§ **YOUR ASSIGNMENT**
Only the pictures are to be omitted; every entry beneath should otherwise be duplicated exactly.

§ **Data extracted from a collection**
___

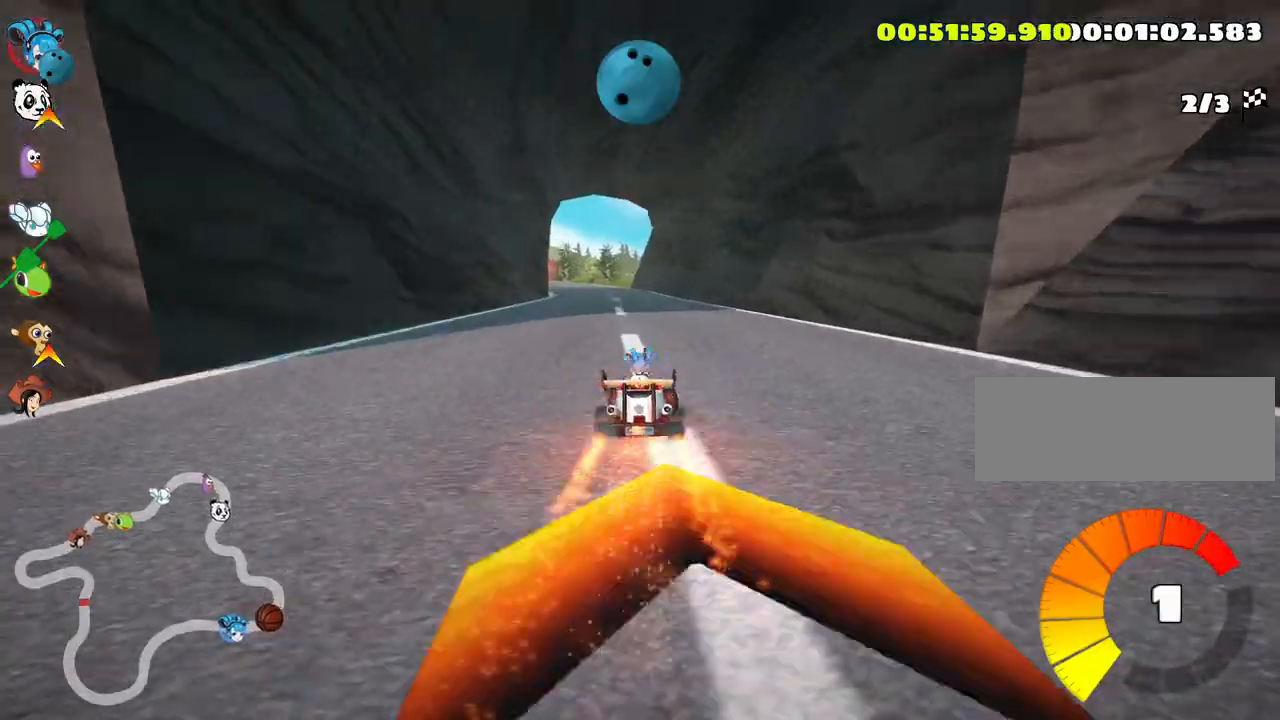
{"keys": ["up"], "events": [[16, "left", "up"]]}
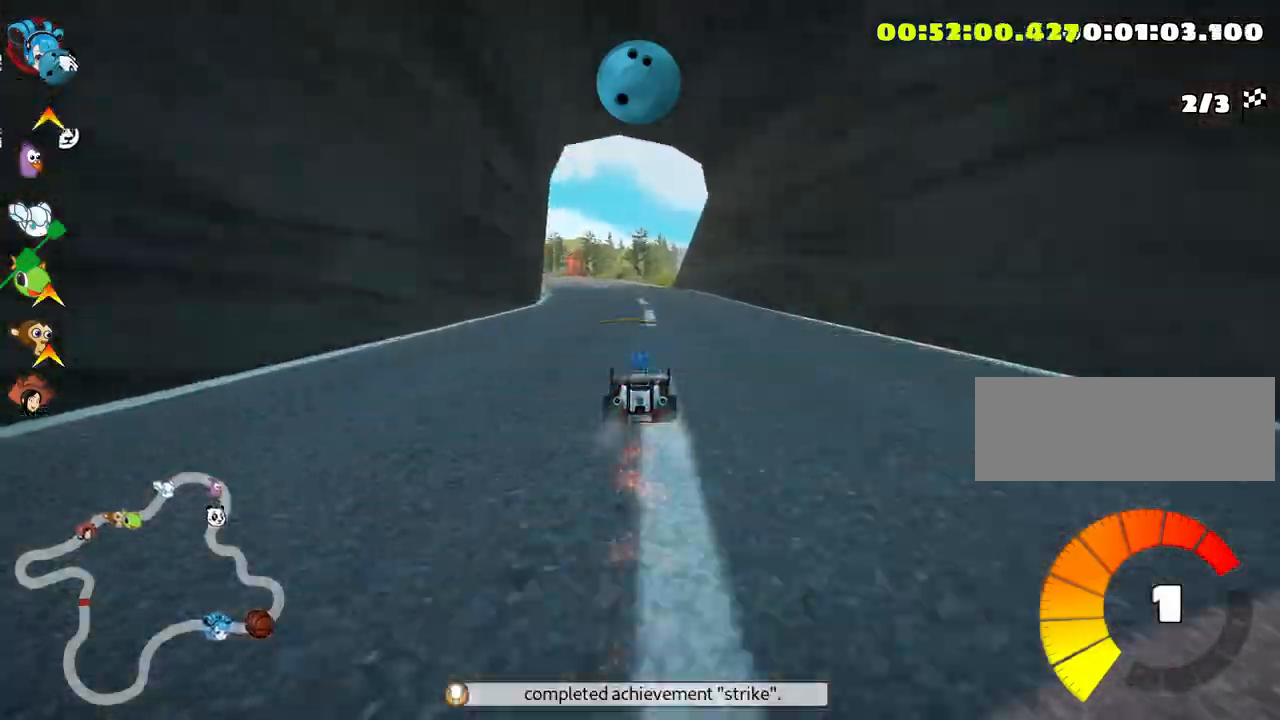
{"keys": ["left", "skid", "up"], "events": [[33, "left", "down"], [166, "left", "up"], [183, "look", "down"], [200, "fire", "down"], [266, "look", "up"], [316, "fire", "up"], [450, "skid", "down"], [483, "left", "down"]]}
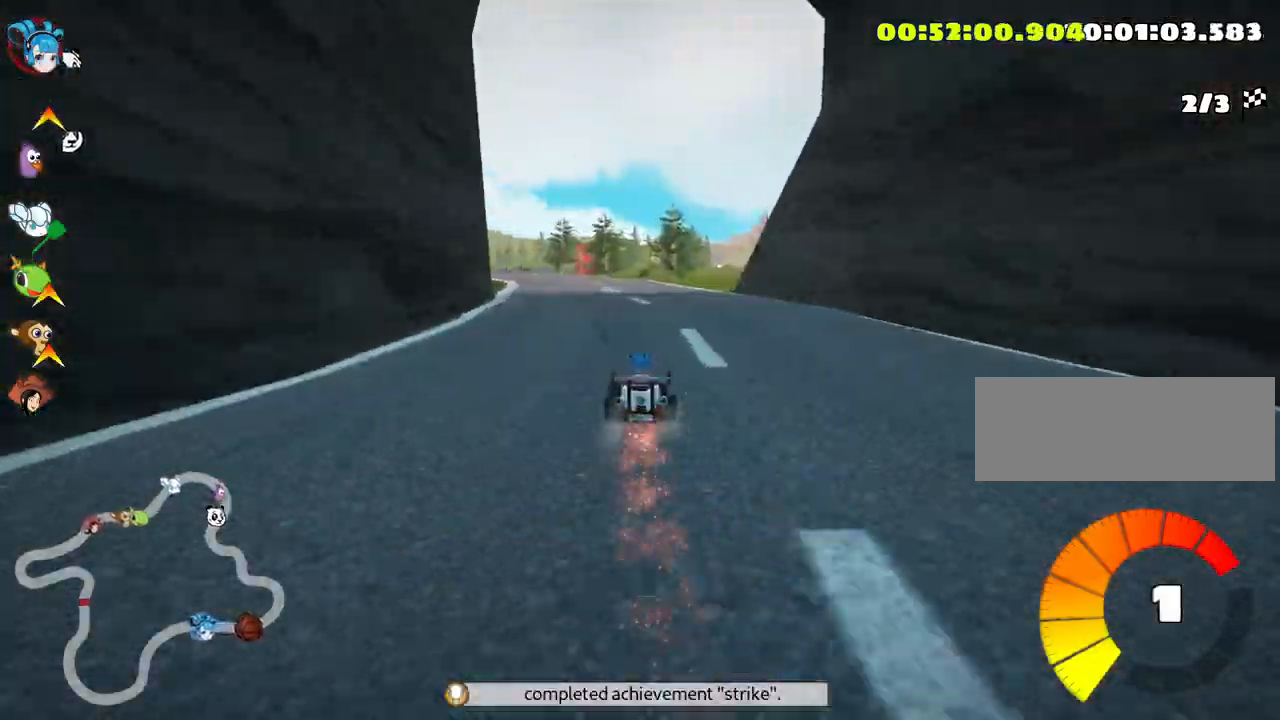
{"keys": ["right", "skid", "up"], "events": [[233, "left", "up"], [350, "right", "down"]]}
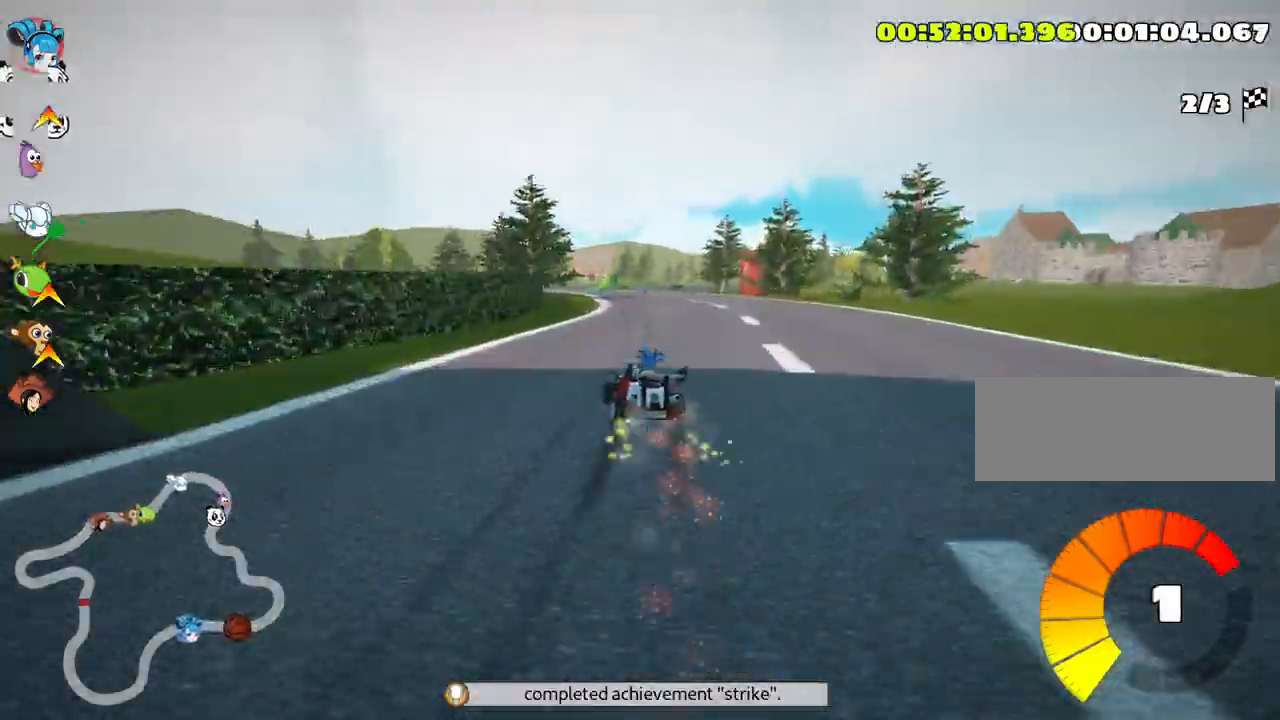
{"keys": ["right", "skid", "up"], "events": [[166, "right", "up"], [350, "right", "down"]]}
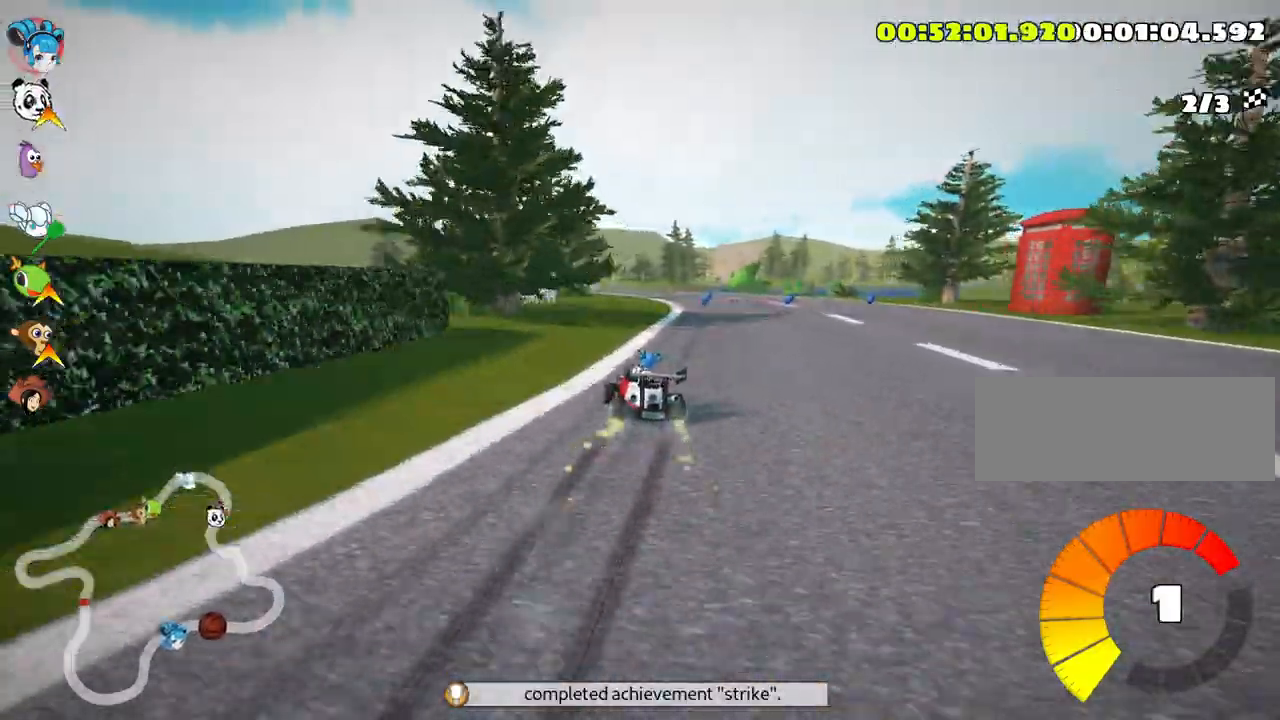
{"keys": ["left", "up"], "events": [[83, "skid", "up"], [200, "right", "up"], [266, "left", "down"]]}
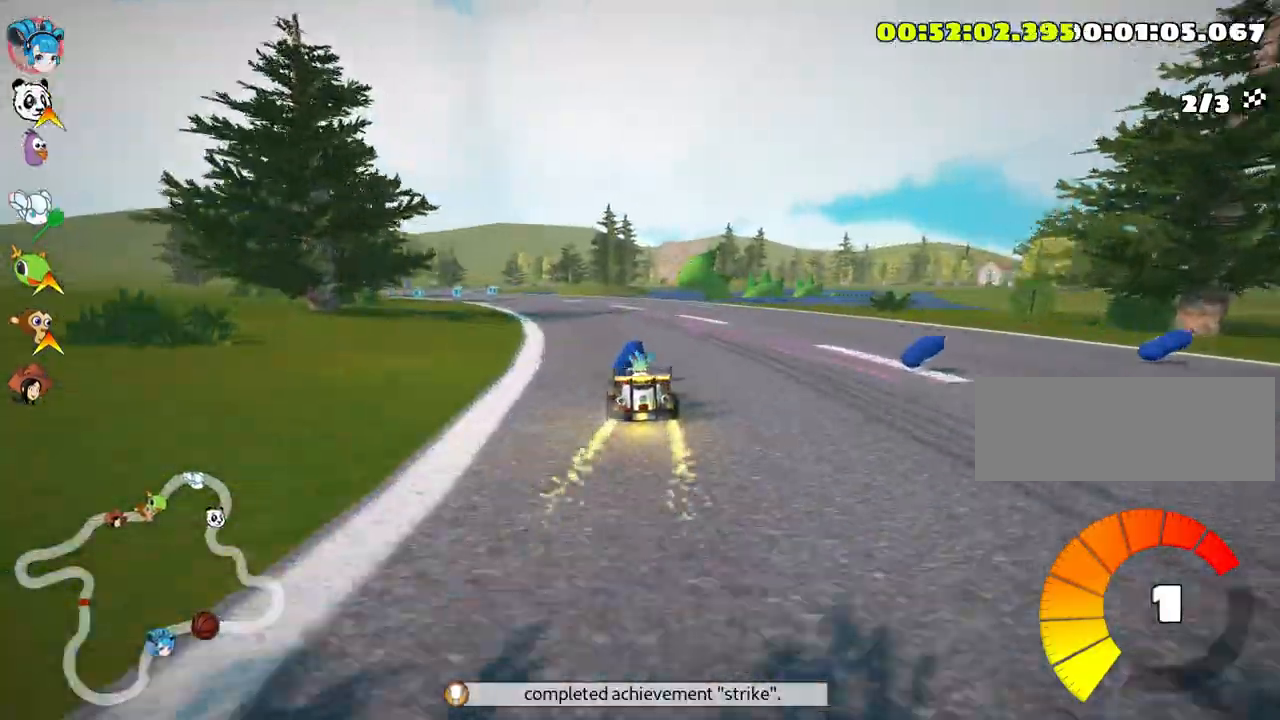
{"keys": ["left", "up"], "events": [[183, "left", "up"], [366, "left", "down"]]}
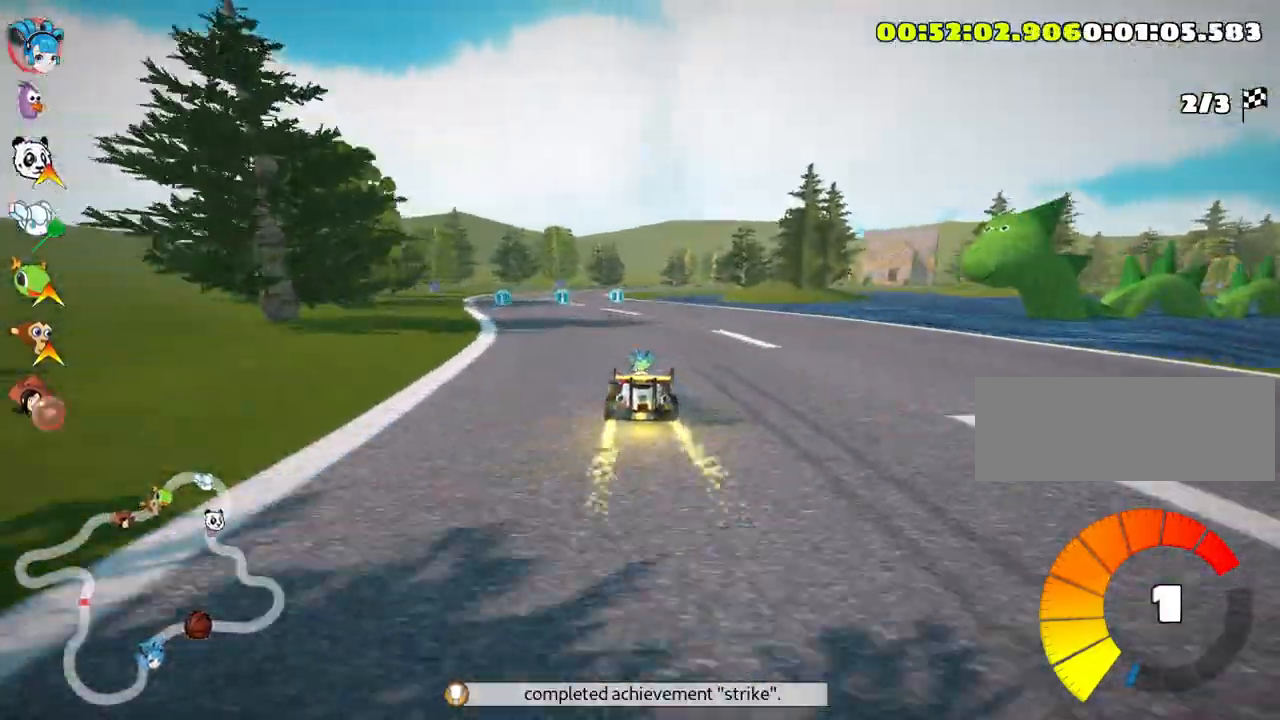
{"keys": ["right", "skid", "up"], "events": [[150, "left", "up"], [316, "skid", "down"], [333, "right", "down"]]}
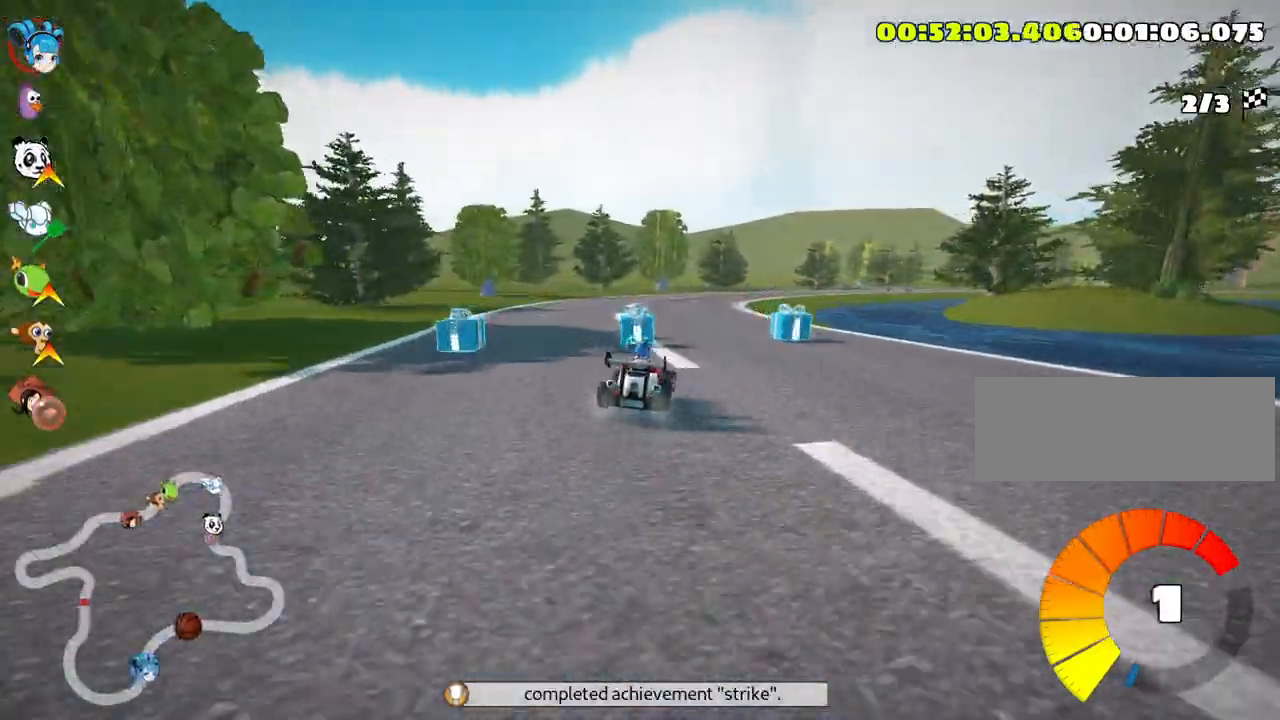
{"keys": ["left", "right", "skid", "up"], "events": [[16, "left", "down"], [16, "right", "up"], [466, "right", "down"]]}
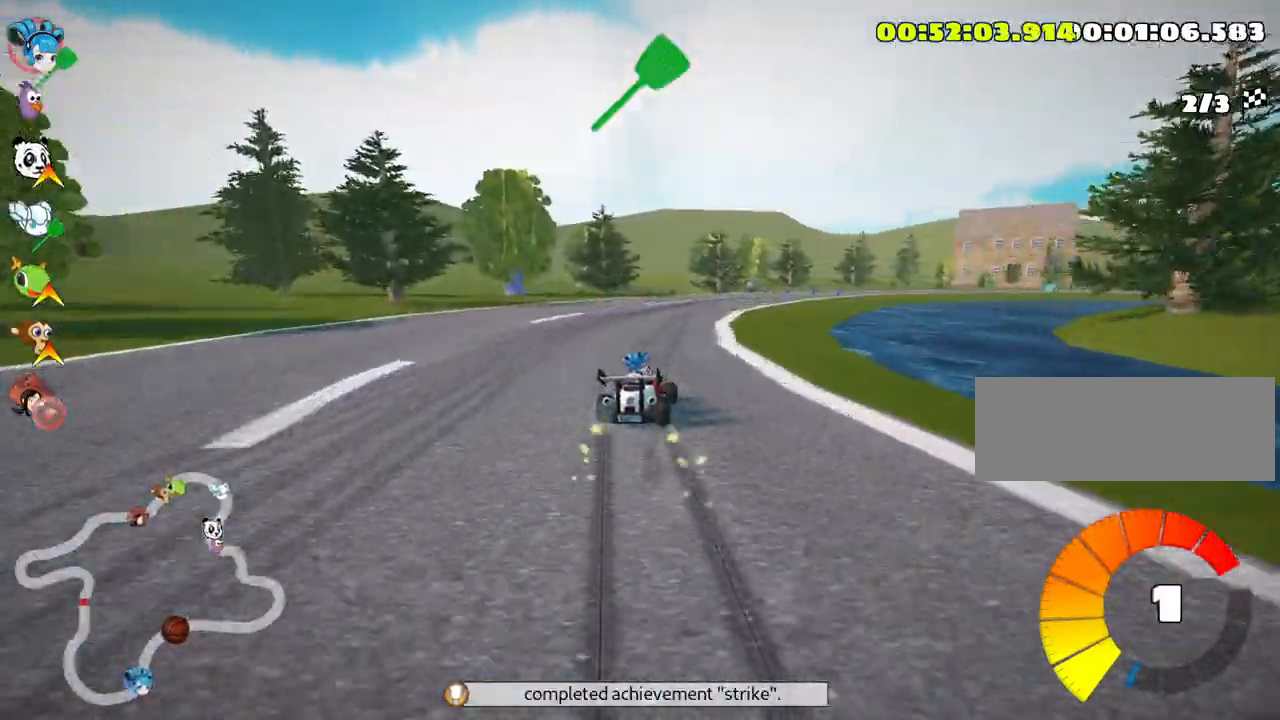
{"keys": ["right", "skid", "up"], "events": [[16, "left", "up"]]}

___

§ **RESULT**
{"keys": ["up"], "events": [[16, "left", "up"]]}
{"keys": ["left", "skid", "up"], "events": [[33, "left", "down"], [166, "left", "up"], [183, "look", "down"], [200, "fire", "down"], [266, "look", "up"], [316, "fire", "up"], [450, "skid", "down"], [483, "left", "down"]]}
{"keys": ["right", "skid", "up"], "events": [[233, "left", "up"], [350, "right", "down"]]}
{"keys": ["right", "skid", "up"], "events": [[166, "right", "up"], [350, "right", "down"]]}
{"keys": ["left", "up"], "events": [[83, "skid", "up"], [200, "right", "up"], [266, "left", "down"]]}
{"keys": ["left", "up"], "events": [[183, "left", "up"], [366, "left", "down"]]}
{"keys": ["right", "skid", "up"], "events": [[150, "left", "up"], [316, "skid", "down"], [333, "right", "down"]]}
{"keys": ["left", "right", "skid", "up"], "events": [[16, "left", "down"], [16, "right", "up"], [466, "right", "down"]]}
{"keys": ["right", "skid", "up"], "events": [[16, "left", "up"]]}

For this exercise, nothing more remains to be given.